Basic SSA optimizations such as constant propagation, copy propagation or common subexpression propagation are clearly missing from the assembly, the register allocator is also pretty bad, even though there are simple algorithms for that sort of thing that perform decently.
So even though the generated code works, I feel like something's gone majorly wrong inside the compiler.
The 300k LoC things isnt encouraging either, its way too much for what the code actually does.
I just want to point out, that I think a competent-ish dev (me?) could build something like this (a reasonably accurate C compiler), by a more human-in-the-loop workflow. The result would be much more reasonable code and design, much shorter, and the codebase wouldn't be full of surprises like it is now, and would conform to sane engineering practices.
Honestly I would certainly prefer to do things like this as opposed to having AI build it, then clean it up manually.
And it would be possible without these fancy agent orchestration frameworks and spending tens of thousands of dollars on API.
This is basically what went down with Cursor's agentic browser, vs an implementation that was recreated by just one guy in a week, with AI dev tools and a premium subscription.
There's no doubt that this is impressive, but I wouldn't say that agentic sofware engineering is here just yet.
However looking at the assembly, it's clear to me the opt passes do not work, an I suspect it contains large amounts of 'dead code' - where the AI decided to bypass non-functioning modules.

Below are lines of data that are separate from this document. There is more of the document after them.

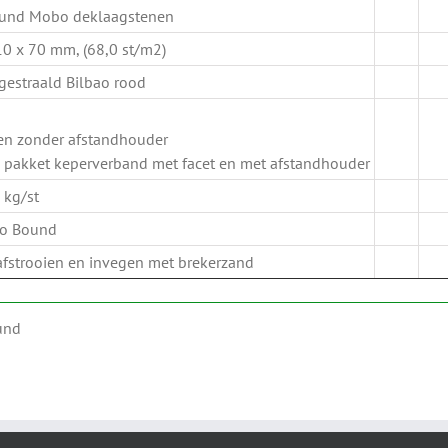
ound Mobo deklaagstenen
10 x 70 mm, (68,0 st/m2)
gestraald Bilbao rood
 en zonder afstandhouder
 pakket keperverband met facet en met afstandhouder
 kg/st
Bio Bound
 afstrooien en invegen met brekerzand
ound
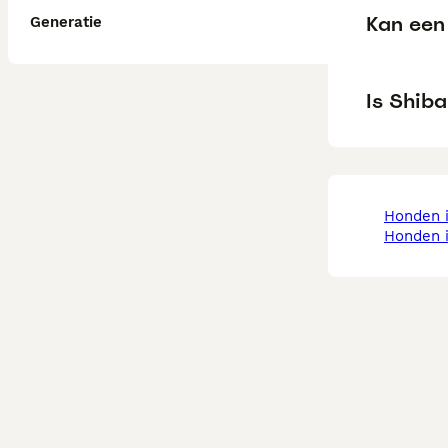
Kan een 
Generatie
Is Shiba
honden
honden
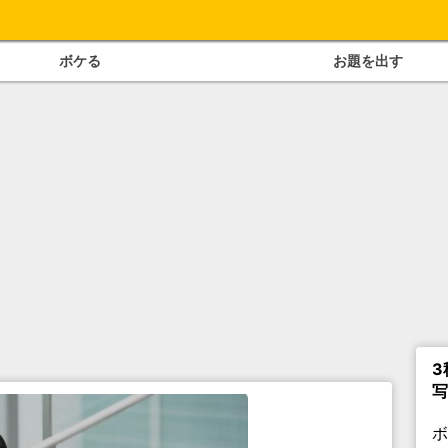
ボケる
お題を出す
3
写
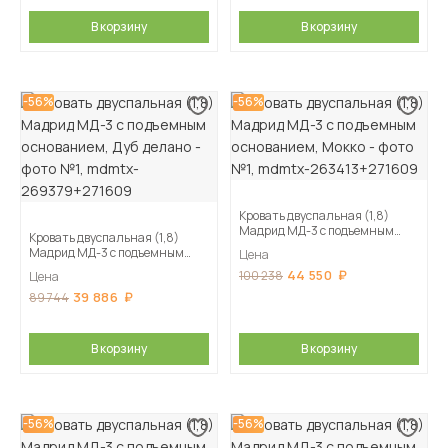
В корзину
В корзину
-56%
-56%
Кровать двуспальная (1,8)
Мадрид МД-3 с подъемным
Кровать двуспальная (1,8)
основанием, Мокко
Мадрид МД-3 с подъемным
Цена
основанием, Дуб делано
44 550
100 238
Цена
39 886
89 744
В корзину
В корзину
-56%
-56%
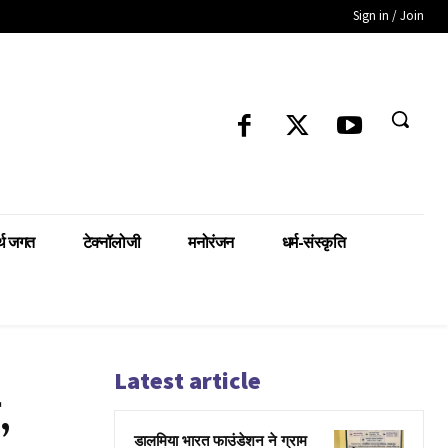
Sign in / Join
्थ जगत
टेक्नॉलोजी
मनोरंजन
धर्म-संस्कृति
Latest article
,
डालमिया भारत फाउंडेशन ने ग्राम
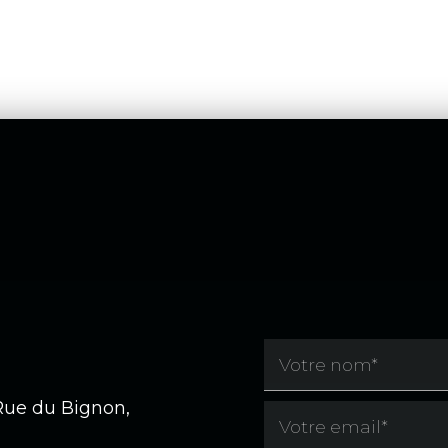
 Rue du Bignon,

If a human expert were to write a compiler not necessarily designed to match GCC, but provide a really good balance of features to complexity, they'd be able to make something much simpler. There are some projects like this (QBE,MIR), which come with nice technical descriptions.
Likewise there was a post about a browser made by a single dude + AI, which was like 20k lines, and worked about as well as Cursor's claimed. It had like 10% of the features, but everything there worked reasonably well.
So while I don't want to make predictions, but it seems for now, the human-in-the-loop method of coding works much better (and cheaper!) than getting AI to generate a million lines of code on its own.